194. Le principe prescrit par l'article 2285 du Code civil est qu'un créancier a vocation à se faire payer sur la valeur de tous les éléments d'actif du débiteur. La portée du droit au gage général est réduite dans la mesure où le créancier chirographaire ne bénéficie pas de

certains droits. Il en est ainsi du droit réel et du droit de préférence476. Ainsi, le créancier n'a

aucun droit sur une chose particulière du patrimoine social du débiteur. En outre, il n'a aucun privilège qui le démarque des autres créanciers. Il est pris sur le même pied d'égalité que les autres. Cette forme de protection peut se révéler inefficace dans le cas où la valeur de l'actif serait inférieure au montant du passif. Les créanciers privilégiés seront d'abord préférés. Ensuite, les autres seront réglés que dans une proportion actif-passif. Par exemple deux créanciers chirographaires X et Y titulaires de deux créances respectives de 30€ et 70€. Si l'actif du débiteur s'élève à 60€, le créancier X recevra 30% de l'actif soit 18€ et le créancier Y recevra 70% de l'actif soit 42€. L'insolvabilité partielle du débiteur amène le créancier chirographaire, placé sur le même pied d'égalité à être remboursé dans la proportion actif- passif. C'est cette insécurité qui pousse les créanciers à se prémunir individuellement du risque d'insolvabilité du débiteur. C'est le Livre IV du Code civil qui régit les sûretés dont les

articles ont été dénumérotés par l'Ordonnance du 23 mars 2006. La question qui se pose est celle de savoir si cette protection est-elle suffisante au point de justifier l'inutilité du capital social ? Le raisonnement sera fait ici par l'absurde. Cela dit, il s'agira de faire comme si le capital social n'existait pas afin de mesurer l'efficacité des garanties des créanciers.

Or, même si les sûretés ont pour but d'offrir au créancier une chance supplémentaire de paiement, ces protections comportent des limites reposant notamment sur les conditions drastiques imposées aux créanciers pour valider sa garantie et surtout en l'absence du capital social, la société n'est pas obligée de constituer un patrimoine sur lequel la garantie pourra être prise. Pour bien apprécier ces limites, il convient d'analyser séparément la garantie personnelle c'est-à-dire le contrat de cautionnement (§ 1) des garanties réelles (§ 2).
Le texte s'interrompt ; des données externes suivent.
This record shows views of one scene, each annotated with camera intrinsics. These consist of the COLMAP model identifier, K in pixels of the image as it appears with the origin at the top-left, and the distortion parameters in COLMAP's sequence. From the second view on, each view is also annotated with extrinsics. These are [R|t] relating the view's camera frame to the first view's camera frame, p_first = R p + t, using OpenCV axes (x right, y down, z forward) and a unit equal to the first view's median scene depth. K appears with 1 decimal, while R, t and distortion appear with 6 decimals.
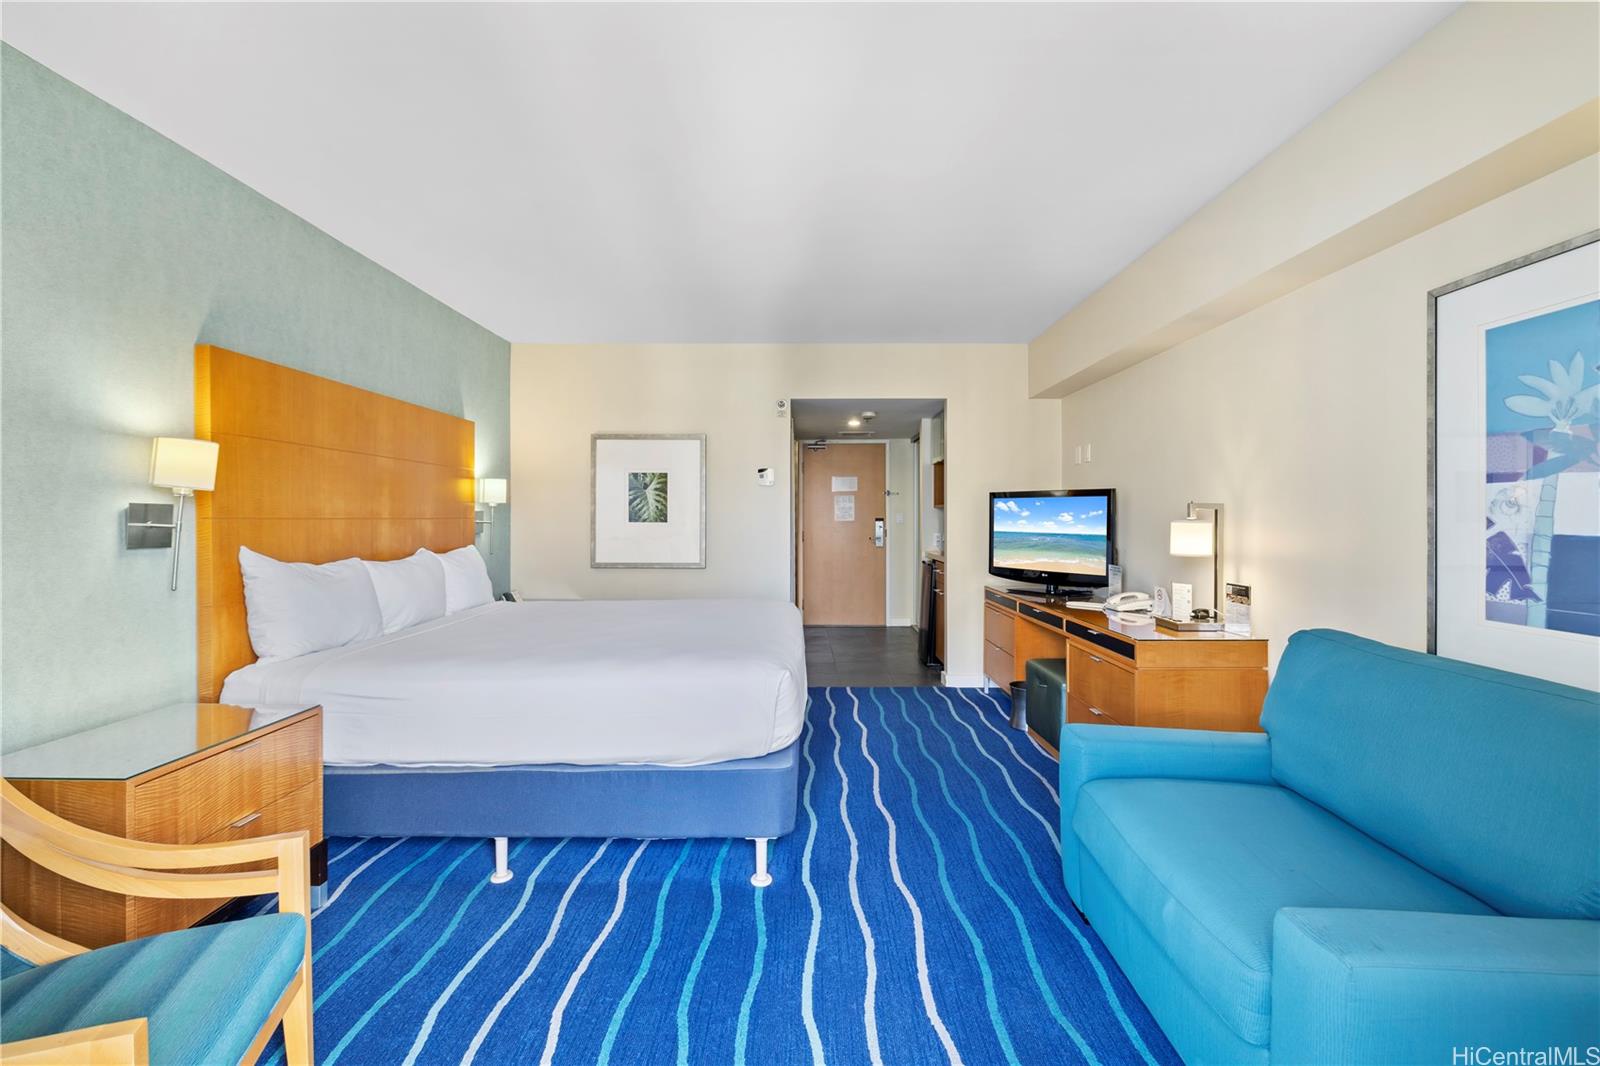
lens RADIAL K [[668.0, 0, 793.4], [0, 668.0, 527.0], [0, 0, 1]] dist [-0.002964, -0.000366]
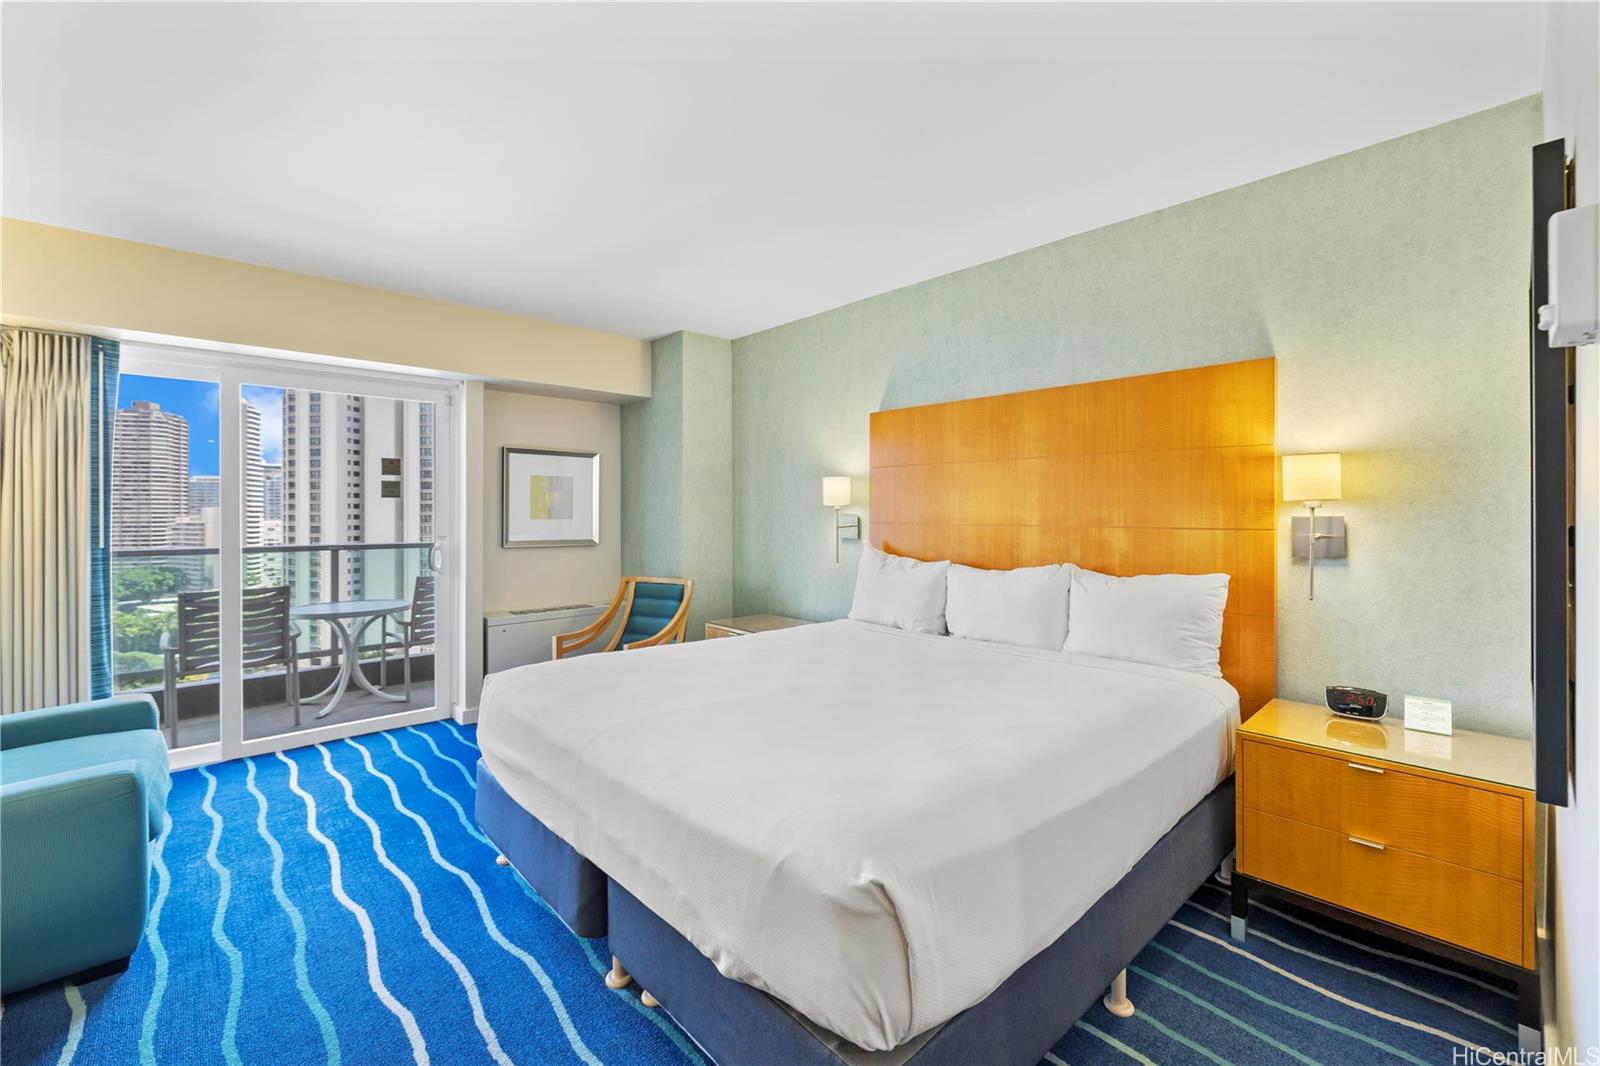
lens RADIAL K [[668.0, 0, 800.0], [0, 668.0, 512.6], [0, 0, 1]] dist [-0.002964, -0.000366]
pose [[-0.716648, 0.002298, -0.697431, 0.249860], [-0.010264, 0.999852, 0.013842, -0.039731], [0.697359, 0.017078, -0.716518, 1.430296]]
§ 1. La garantie personnelle : contrat de cautionnement

195. Le créancier peut renforcer sa sécurité en exigeant du débiteur une caution venant en complément du capital social. Ce sont les articles 2287 à 2320 du Code civil qui prévoient cette forme de protection des créanciers. Selon le premier texte précité : "Celui qui se rend

caution d'une obligation se soumet envers le créancier à satisfaire à cette obligation, si le débiteur n'y satisfait pas lui-même." Le créancier peut alors compter sur le patrimoine des

débiteurs qui se portent caution lorsque le patrimoine social ne parvient pas à le désintéresser. En pratique, les banques exigent souvent cette protection supplémentaire aux petites sociétés dans lesquelles le capital social est inexistant. En outre, au sein des sociétés à risque limité, l'engagement personnel du dirigeant ou des associés permet à l'établissement de crédit de contourner la limitation de responsabilité qui résulte de la technique sociétaire477. Le créancier s'offre ainsi le patrimoine privé en garantie de sa créance en plus du patrimoine social. Dans une certaine mesure, tout se passe comme si on se trouvait au sein d'une société à risque illimité. Certes, en pratique cette garantie apparaît opportune aux créanciers en l'absence d'un capital social mais, qu'en est-il en théorie ? Plus précisément, les règles régissant le contrat de cautionnement garantissent-elles son efficacité ? L'efficacité de cette garantie intéresse cette étude dans la mesure où si celle-ci est avérée, elle permettrait de justifier l'inutilité du capital social dans son rôle de garantie des créanciers. Elle se mesurera par l'analyse successive des règles régissant les conditions de validité (A) ainsi que les conditions spécifiques du contrat de cautionnement (B).